Left-hander Christopher Johnson has come in as a bubble candidate to make the team in previous years, but he is nearly certain to crack the roster this season because of his no-options status.
The fact that Thomas Pomeranz, Eduardo Rodriguez and Steven Wright all seem likely to start the season on the disabled list also helps Johnson's cause to land an early-season rotation spot. Even before that, it seemed the Red Sox were positioning Johnson for a bullpen role so they could keep him in the organization.
"Obviously, the no-options thing matters," Johnson said. "But you know, with a couple guys being down, you kind of sense it -- this is the time to seize the opportunity. You kind of see that. That's the biggest thing for me."
Last year, Blake Swihart was a late cut in camp even after he hit .325. The biggest reason? He still had options.
This time around, Swihart is out of them and also earning his keep by catching and playing several other positions while hitting .342 entering Friday. He will be on the team on Opening Day.

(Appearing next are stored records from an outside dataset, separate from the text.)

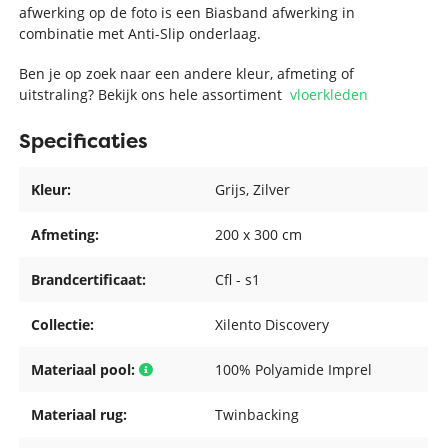
afwerking op de foto is een Biasband afwerking in
combinatie met Anti-Slip onderlaag.
Ben je op zoek naar een andere kleur, afmeting of
uitstraling? Bekijk ons hele assortiment
vloerkleden
Specificaties
Kleur:
Grijs
, Zilver
Afmeting:
200 x 300 cm
Brandcertificaat:
Cfl - s1
Collectie:
Xilento Discovery
Materiaal pool:
100% Polyamide Imprel
Materiaal rug:
Twinbacking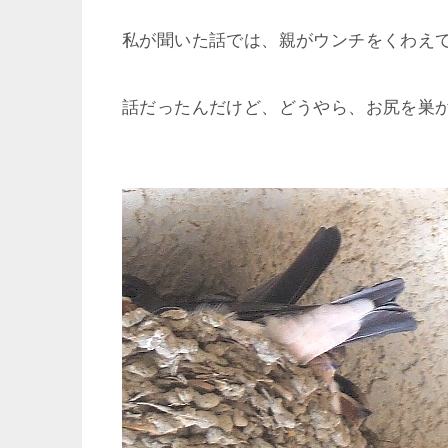
私が聞いた話では、親がウンチをくわえ
話だったんだけど、どうやら、お尻を巣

"I'm not really thinking about it," Swihart said. "I come into spring with the same mindset every year, to try to win a job. I think that's how I'll do it my whole career, is just to come in and try to win a job. Nothing's ever set in stone. You just have to come in and play the game -- that's all."

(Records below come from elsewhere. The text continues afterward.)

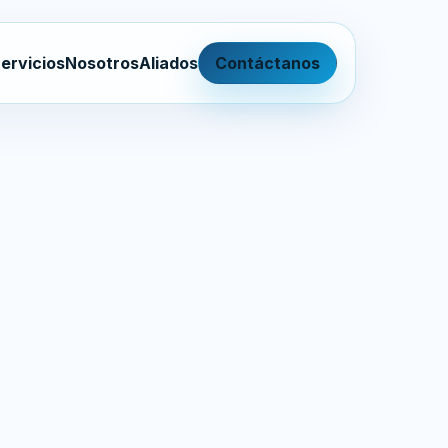
ervicios
Nosotros
Aliados
Contáctanos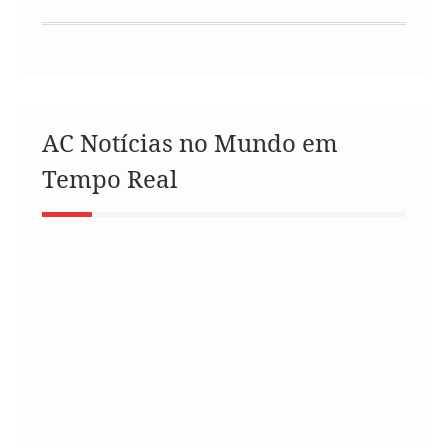
AC Notícias no Mundo em
Tempo Real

There is a second utility spot up for grabs, and that's where things could get interesting. Deven Marrero, a first-round pick for the Red Sox in 2012, is out of options. While Marrero's defense at three infield spots is solid, he hasn't developed much of a track record offensively.
And if the Red Sox keep Marrero, it would probably have to come at the expense of veteran Brock Holt, who surprisingly still has an option left. Tzu-Wei Lin, who also has options, is another player who is in the hunt for the second utility spot behind Swihart.
Rookie manager Alex Cora can relate to the ramifications of options because he was impacted by it at times during his playing career. But it's different when you're the manager.
"I'm learning that one," Cora said. "Through conversations with [president of baseball operations] Dave [Dombrowski], he's teaching me the right way, how it works. I'm a rookie at this. But that's part of the equation on any roster. I think that plays. You've got to keep your options open when you're dealing with the big league roster.
"Sometimes the roster you take early, it might be a perfect roster. It might not be. It all depends. But it's one that you always feel comfortable with, but it doesn't mean that that's the roster that's going to be the one that you're going to have in the middle of the season or at the end of the season, obviously. I'm learning with Dave on that one."